L’enfasi posta dai mezzi di informazione su recenti fatti di cronaca che vedono sotto processo persone che hanno ucciso dei ladri che si sono introdotti furtivamente in casa o presso negozi, sta fortemente orientando il dibattito in Italia.

Come accade troppo spesso in questi casi l’aumento di attenzione è motivato molto più da esigenze di audience che da reale ricerca di soluzioni e conseguentemente l’approccio lungi dall’essere improntato alla razionalità fa sempre leva sull’emotività alimentando la pura e il senso di insicurezza con buona pace della possibilità di trovare soluzioni efficaci al problema.

Poco più di una decina di anni fa una simile “ondata emotiva” ha fatto modificare l’istituto della legittima difesa estendendolo non solo a difesa alle persone, ma perfino a difesa delle cose; penso sia legittimo e opportuno chiedersi se questo abbia aumentato il senso di sicurezza dei cittadini o almeno abbia costituito una risposta valida al problema o fatto regredire il fenomeno.

In entrambi i casi la risposta è negativa, a mio avviso semplicemente perché è sbagliato l’approccio al problema.

Intendiamoci, non voglio neanche sollevare i tanti problemi di ordine etico che scelte come queste comportano in termini di prevalenza dei valori in campo sia perché non è un ambito di mia competenza, sia perché a mio avviso già affrontare in termini razionali e non emotivi il problema ci porta a soluzioni più efficaci.

I dati statistici ci dicono infatti che in Italia sono costantemente diminuiti i reati gravi contro la persona (omicidi e violenza), ma che negli ultimi 10 anni è cresciuta la criminalità predatoria, anche se negli ultimi anni la crescita si è appiattita.

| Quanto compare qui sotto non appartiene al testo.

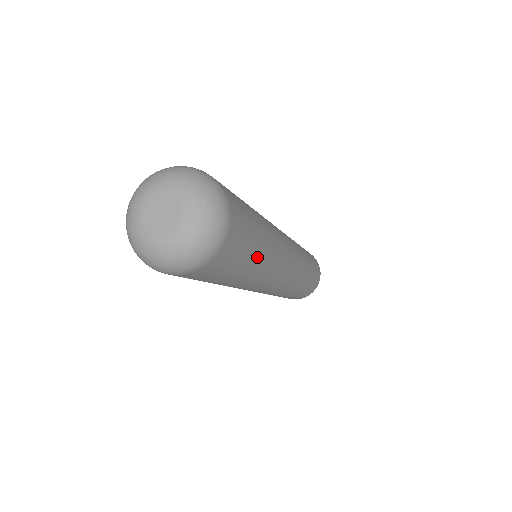
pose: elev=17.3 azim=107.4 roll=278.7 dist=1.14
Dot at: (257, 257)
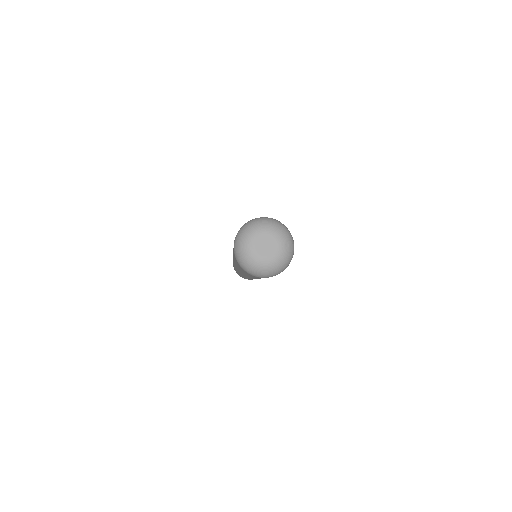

Cosa significano questi dati?

Credo sia abbastanza evidente che non è aumentata la violenza nel nostro Paese, ma è altrettanto evidente che l’aumento di furti e rapine coincide semplicemente con l’aumentato il malessere economico-sociale.

E se nonostante la modifica della legge che ha reso legittima la difesa delle “cose” oltre che delle persone i furti sono aumentati, non è legittimo chiedersi quale efficacia avrebbe continuare ad aumentare la possibilità di difesa con le armi dei cittadini?

Spostare l’attenzione dalle cause del problema agli effetti non aiuta a risolverlo!

In Italia dal 1990 ad oggi l’indice che misura la disuguaglianza economica (indice di Gini) è cresciuto molto di più che negli altri paesi occidentali, e in aggiunta a ciò la crisi economica ha avuto effetti ancora più pesanti che nella maggior parte degli altri Paesi.

Si badi bene, questa considerazione non vuole essere una forma di giustificazionismo sociologico del fenomeno, ma tende a puntare l’attenzione sulle cause del fenomeno atteso che a 11 anni dalla modifica della legge sulla legittima difesa si può affermare con certezza che l’ampliamento della possibilità di usare le armi in casa non è servita non solo a risolvere, ma neanche a limitare il fenomeno.

Portare la discussione quindi sulla esigenza di una maggiore giustizia economica e a una migliore rete di protezione sociale sarebbe sicuramente molto più efficace, ma ovviamente alimenterebbe un dibattito con minore appeal televisivo e soprattutto richiederebbe una complessità di elaborazione che appare oramai demodè in una società che propone ricette semplici ed emotivamente rassicuranti a prescindere dalla loro efficacia.

Riguardo poi al senso di sicurezza dei cittadini, che peraltro è fortemente influenzata da questo proliferare di dibattiti, le statistiche dimostrano in modo evidente, ma è anche un dato abbastanza comprensibile,  che decresce con l’aumento dell’età media, quindi in una società che invecchia è fisiologico che questo avvenga anche a parità di condizioni, figurarsi in momenti in cui l’aumento della marginalità sociale aumenta la criminalità predatoria.

Ma anche in questo caso la risposta dell’autodifesa appare un pannicello caldo a fronte del trend di costante diminuzione degli investimenti sulle forze dell’ordine che si sono verificate negli ultimi decenni e che solo recentemente ha avuto una battuta di arresto.

Argomenti così delicati e complessi non vanno affrontati con la disinvoltura che contraddistingue certi format televisivi e soprattutto noi cittadini dobbiamo abbandonare l’illusione che risposte “semplici” siano anche risolutive, quasi sempre sono solo “semplicistiche” ed inefficaci.